Richland County commissioners in 2025, at the request of trustees in 11 townships, banned commercial wind and solar projects in those jurisdictions. That ban survived a citizen-led drive to reverse it on the May primary ballot.
Commissioner Tony Vero said Thursday the county’s participation in the landfill solar project is evidence county officials are not opposed to solar efforts.
“Thc Richland County Board of Commissioners believes renewable energy projects have an important role in our future when they are pursued responsibly and in the right locations,” Vero said.
“Projects located on appropriate sites — such as the old county landfill — demonstrate that renewable energy and responsible land stewardship can work together for the benefit of Richland County residents,” the commissioner said.
Thomas said Mansfield lawmakers are being asked to approve two sections of potential landfill land for the solar farm, keeping in mind the location of airport runways and FAA regulations.
The solar panels would rest on concrete ballast since digging into the old landfill is prohibited by the Ohio EPA. Thomas said they would stand around 10 feet tall at the highest point.
“It’s not like a big obtrusive thing. It’s pretty low profile,” he said.
Thomas said the CEP official involved in the local project is Kurt Prinzick, a senior development manager for the company and former district chief of the Ohio EPA Northeast District Office.

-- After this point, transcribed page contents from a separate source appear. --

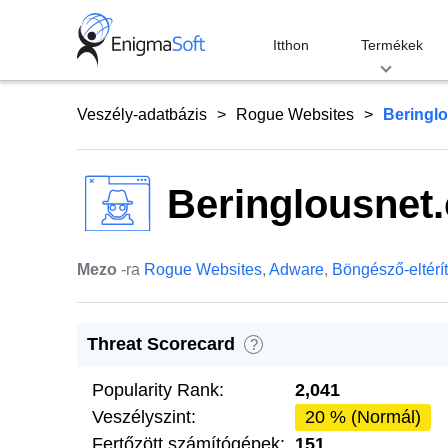
Skip
to
Itthon
Termékek
content
Veszély-adatbázis
Rogue Websites
Beringl
Beringlousnet
Mezo
-ra
Rogue Websites
,
Adware
,
Böngésző-eltérí
Threat Scorecard
?
Popularity Rank:
2,041
Veszélyszint:
20 % (Normál)
Fertőzött számítógépek:
151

“If you are going to be working around your closed landfill, you want it to be the guy who used to run the EPA and knows exactly what he can and can’t do, right?” Thomas said.
In 2025, Princic, who led the Brooklyn Landfill effort, told SpectrumNews1 that “there isn’t a whole lot you can do with landfills.”
“These landfills generate methane gas, so you really don’t want to have any occupied structures or really even have people in these landfills to avoid any potential risks,” Princic said.
Thomas said the project will not need approval from the Ohio Power Siting Board since it will not connect into the PJM Interconnection grid, which coordinates and moves electrical power in all or parts of 13 states, including Ohio.
Thomas said the plan is to supply the power needs of a large, local commercial user(s).
“The trick is … it’s solar, so it’s not on all the time. We will need some kind of a battery system or it’s going to go to a user that is much bigger. They will use this power when they have it and then supplement with other power off the grid later.
“But 25 megawatts is a lot,” he said. “I don’t know that we’ve got any manufacturing users in the industrial park right now that are using even half that.
“It’s kind of the micro-grid system that everybody’s talking about. Generate power locally and use it locally. That’s the best way to do this.
“The most efficient way with the least regulation is to get companies that buy power and need power, stick them together, they make an agreement, they buy the power. That’s by far the most efficient way to do this,” Thomas said.
The key was finding a developer like CEP, which local officials did through a request-for-proposals project. Thomas said the New Jersey-based company was “by far” the strongest offer.
“My goal has been to find a solar developer, push the whole deal across the table to them, and go, ‘Here you go. Here’s an opportunity,'” he said.
The economic development leader said he wanted public transparency around the proposal.
“We’ve never done this before. There’s not that many instances of this happening. It’s unusual, but I think it’s the right thing to do,” said Thomas, who will attend City Council’s meeting on Tuesday.
“I’m happy to answer questions about it if people are interested or curious. We have nothing to hide. I want people to know that good things are gonna happen,” he said.